Les étudiants, grâce à l’enseignement à distance, peuvent poursuivre leurs études normalement et mener à bien leurs projets. Incontestablement, l’internet est un moyen qui permet de profiter d’autres droits humains. Il donne accès à des services innovants. Comme l’affirme M. Reglitz, c’est une bouée de sauvetage.
L’accès à l’internet doit être considéré comme un droit humain fondamental. En 2021, les Nations Unies ont appelé à un accès universel à l’internet d’ici 2030. Même si l’accès à l’internet n’est pas encore explicitement reconnu par les Nations Unies comme un droit humain comme souligné plus haut, mais dans son rapport de 2021, le Secrétaire Général de cette organisation a évoqué la nécessité d’un accès universel à l’internet.

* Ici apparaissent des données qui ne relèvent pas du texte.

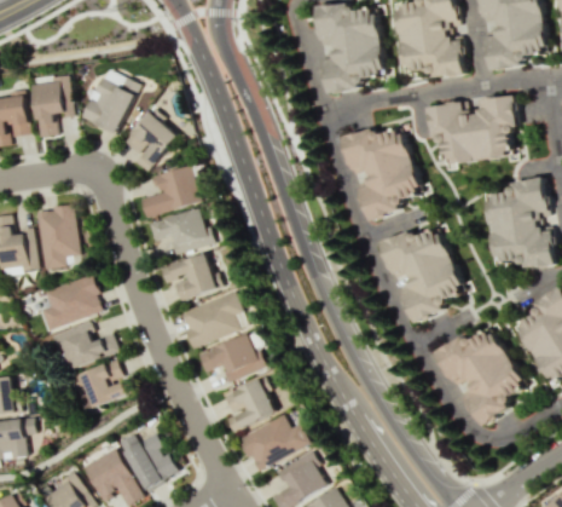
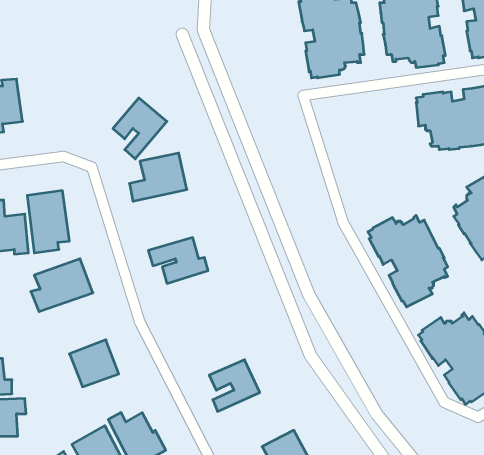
building: [82,69,139,134] -> none
building: [31,75,73,138] -> none
building: [348,125,424,218] -> none
building: [147,208,210,254] -> none
building: [179,293,247,348] -> none
building: [53,323,117,370] -> none
building: [196,334,261,382] -> none
building: [238,416,307,471] -> none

M. Antonio Guterres disait à l’époque que : « Le moment est venu de renouveler le contrat social entre les gouvernements et leurs populations ainsi qu’au sein des sociétés. » Plus loin, il a déclaré que « Le contrat devrait inclure des dispositions de gouvernance actualisées pour fournir de meilleurs biens publics et ouvrir une nouvelle ère de protection sociale universelle, de couverture santé, d’éducation, de compétences, de travail décent et de logement, ainsi que l’accès universel à internet d’ici 2030 en tant que droit humain fondamental. »
Empêcher ou restreindre l’accès à l’internet sans raison valable est considéré par toutes les organisations internationales comme étant une violation du droit à l’information. En d’autres termes, empêcher ou restreindre l’accès à l’information diffusée en ligne revient à porter atteinte aux droits de l’homme.
Bref, les restrictions de l’internet ont des effets dramatiques sur la vie de nombreuses populations, car leurs activités dépendent de cet outil de travail. Donc, plutôt que de brandir que l’internet n’est pas un droit, il serait mieux de garantir l’accès facile de cette denrée indispensable aujourd’hui aux citoyens, car, comme l’a dit l’autre un jour, ce droit est important pour la santé de la démocratie.
Parfois, le silence est mieux ! Monsieur le Ministre, la gouvernance de l’internet n’est pas locale ; elle est globale.